(DATA FOR REVIEW):
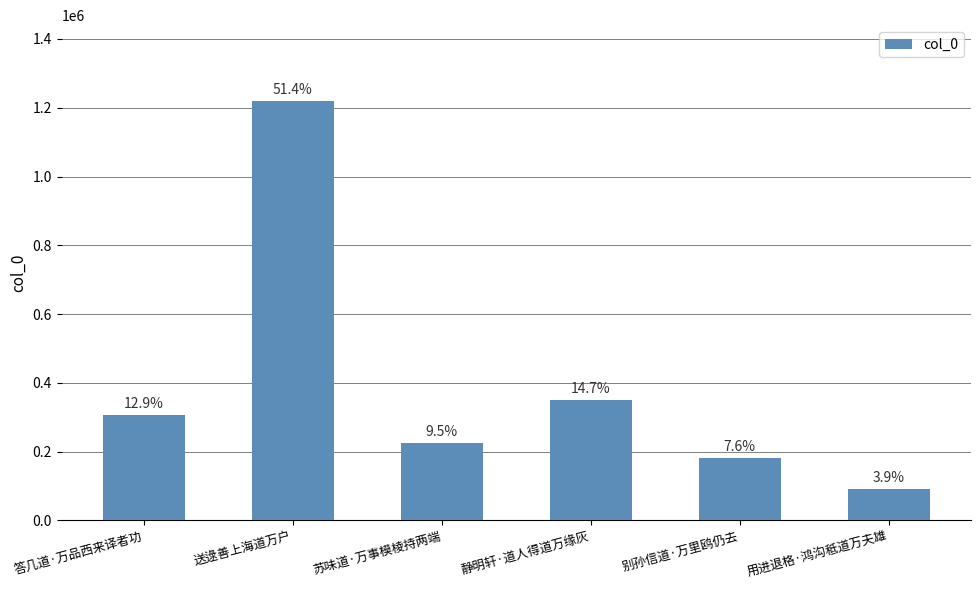

Does the chart contain any negative values?

No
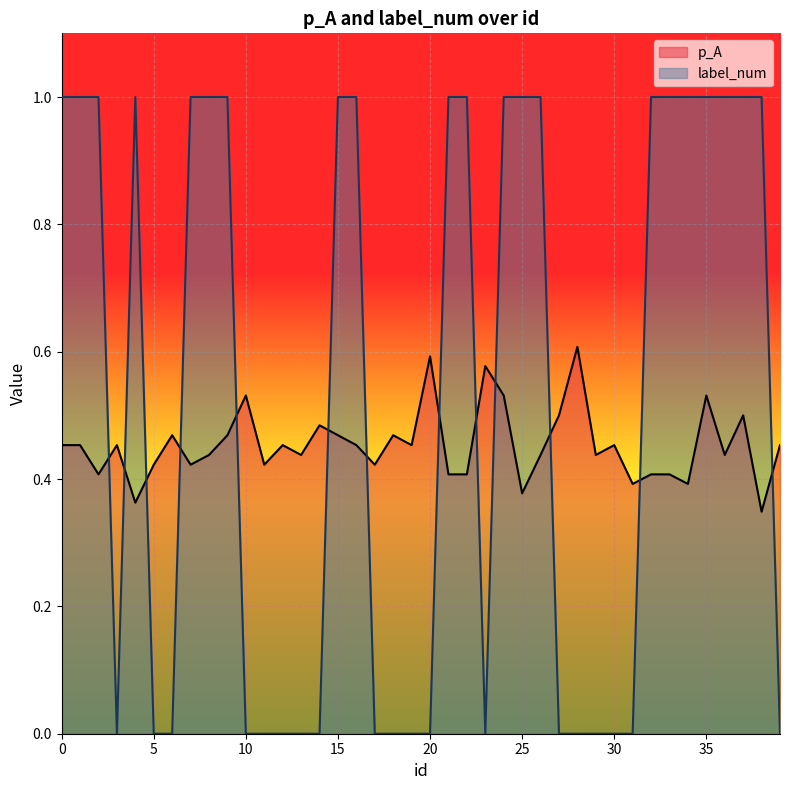

Is it true that label_num equals 0.4 at 32?

False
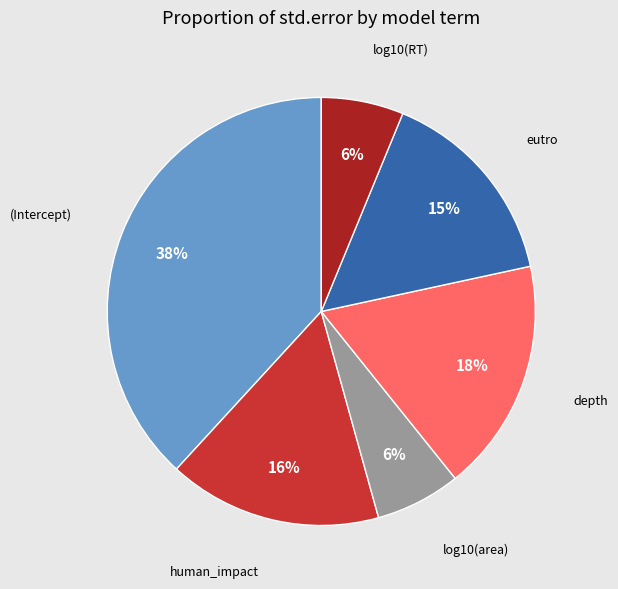

To the nearest percent, what is the average slice percentage?

17%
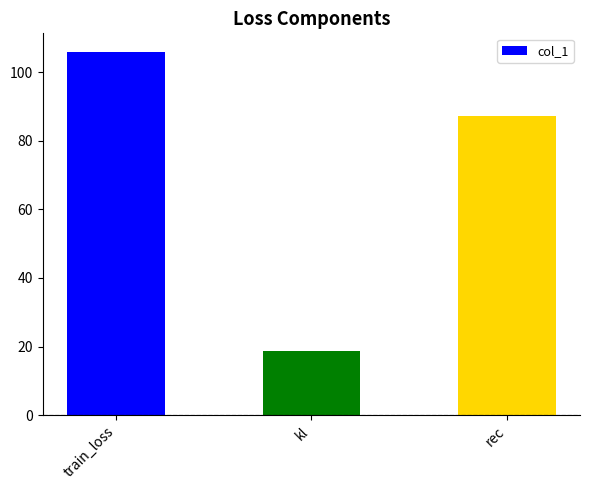

How many bars are there in total?

3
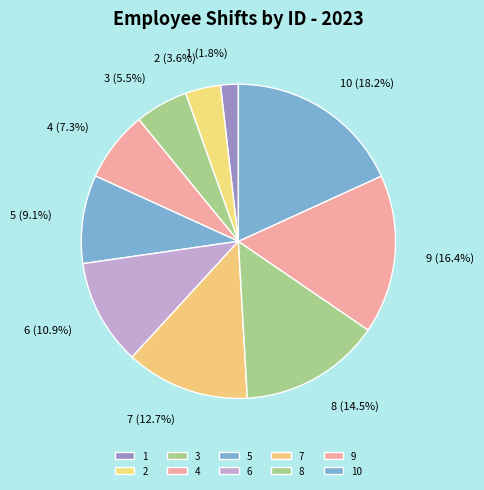

To the nearest percent, what portion does 2 represent?

4%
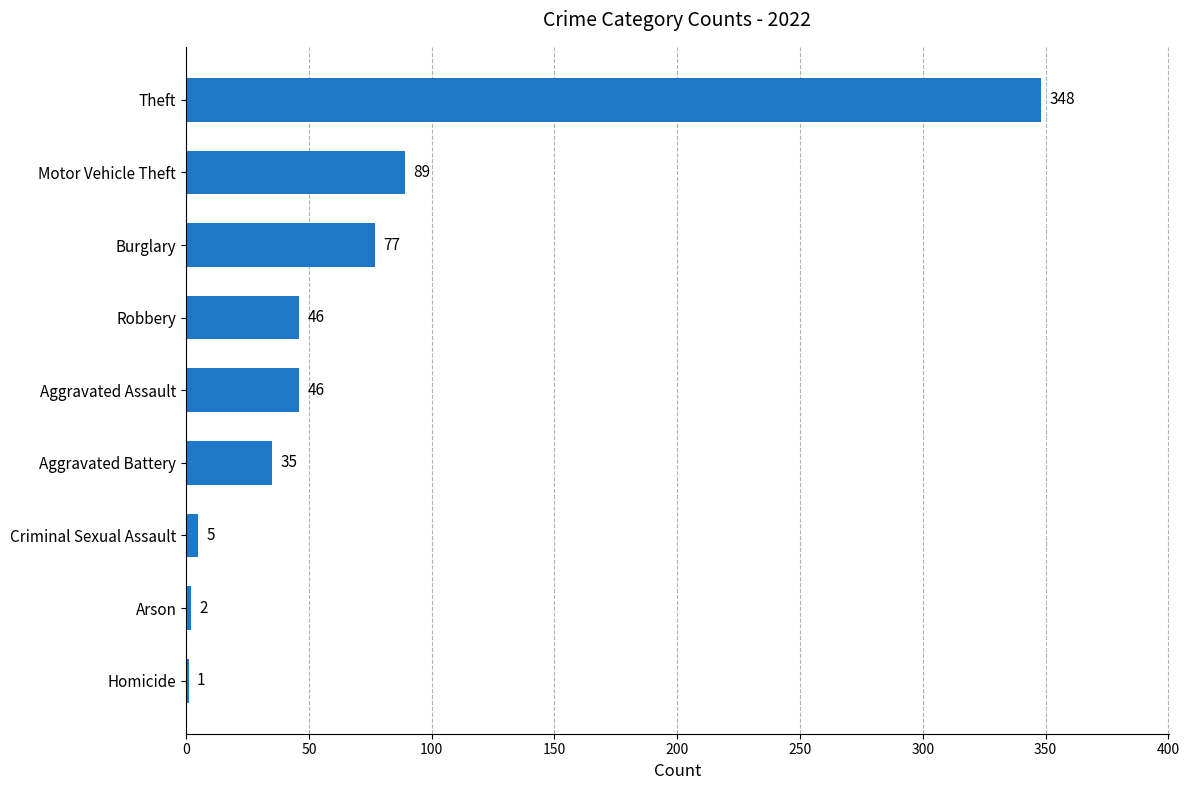

At which label is the value closest to 174?

Motor Vehicle Theft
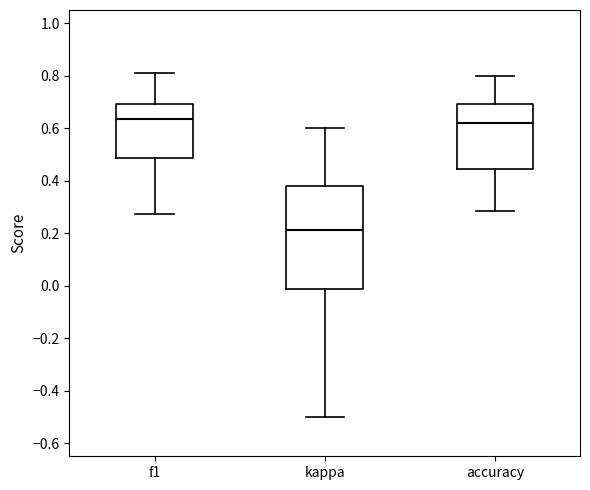

Which box has the lowest median line?

kappa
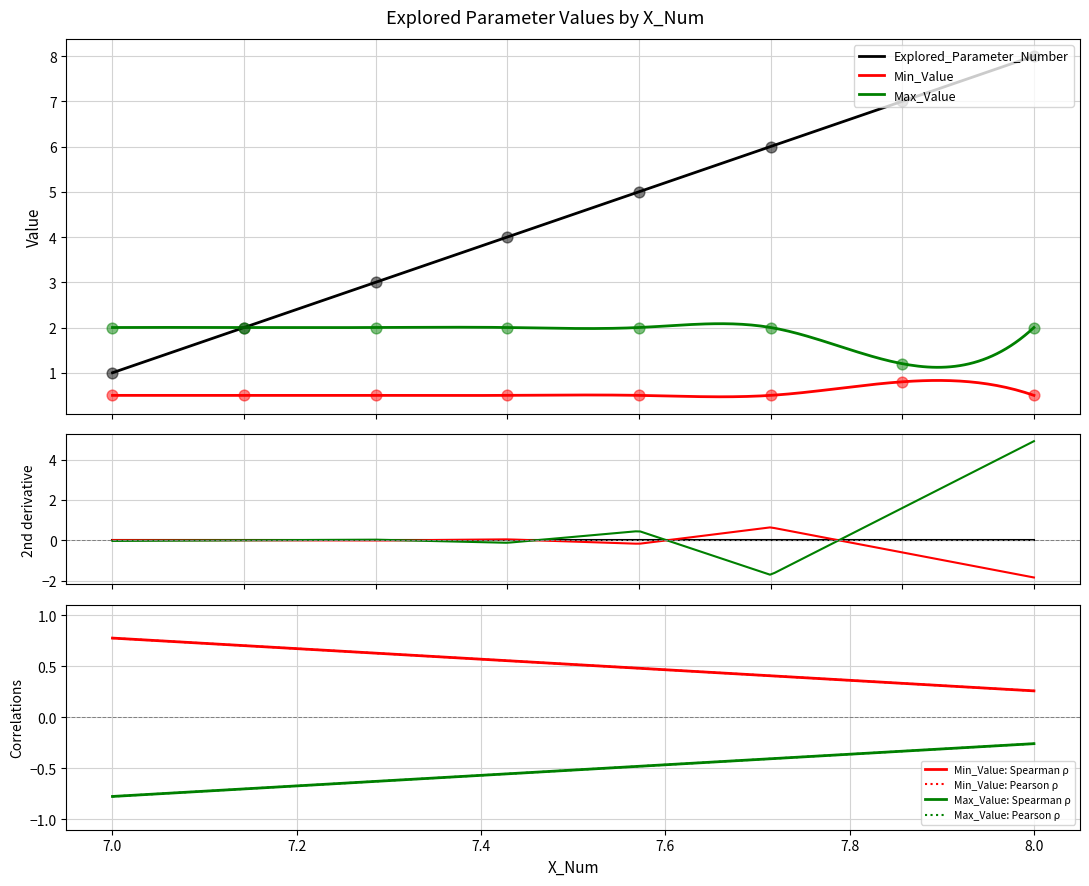

At which category is the sum across all series the highest?

8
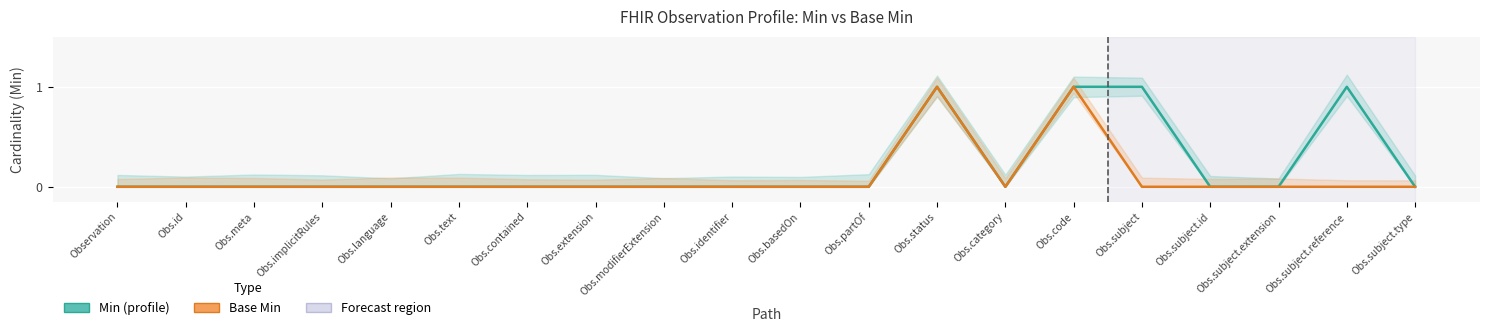

How many categories are shown in the chart?

20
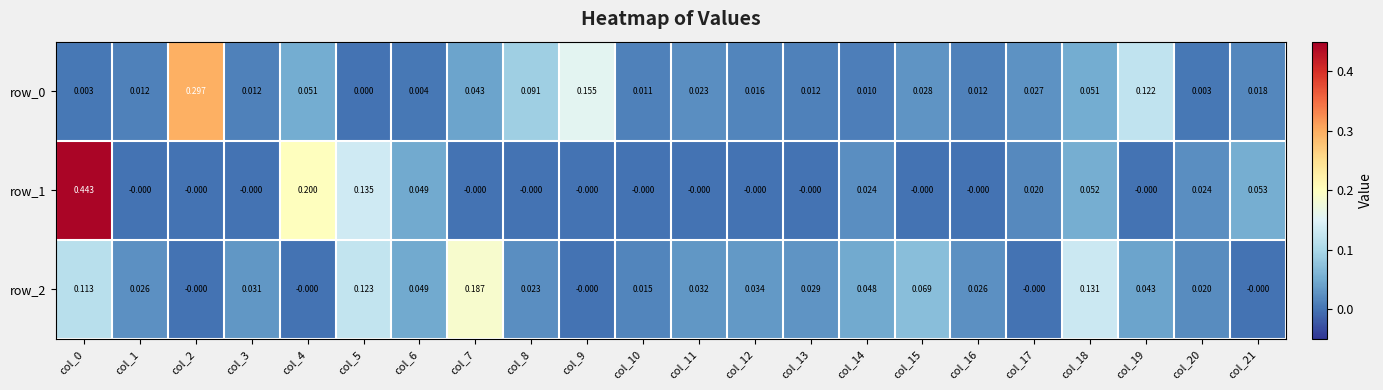

Is the value of row_2 at col_4 greater than the value of row_0 at col_14?

No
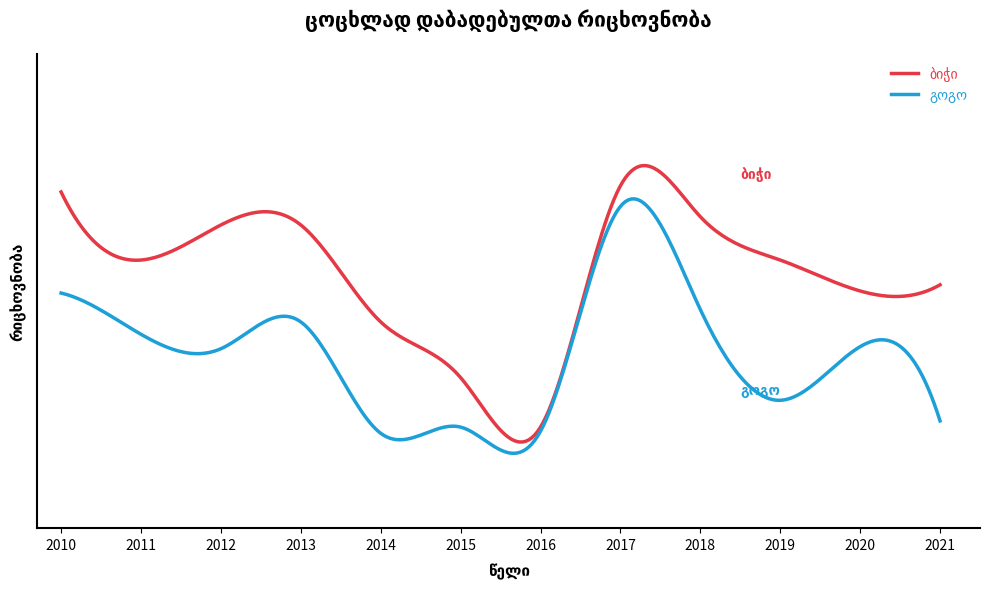

Does the chart display data point markers on the line(s)?

No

(WHAT IS NEEDED): Reproduce every line of text in the material above verbatim, omitting the pictures.

(EXERCISE ANSWER):
Does the chart contain any negative values?

No

Is it true that label_num equals 0.4 at 32?

False

To the nearest percent, what is the average slice percentage?

17%

How many bars are there in total?

3

To the nearest percent, what portion does 2 represent?

4%

At which label is the value closest to 174?

Motor Vehicle Theft

Which box has the lowest median line?

kappa

At which category is the sum across all series the highest?

8

How many categories are shown in the chart?

20

Is the value of row_2 at col_4 greater than the value of row_0 at col_14?

No

Does the chart display data point markers on the line(s)?

No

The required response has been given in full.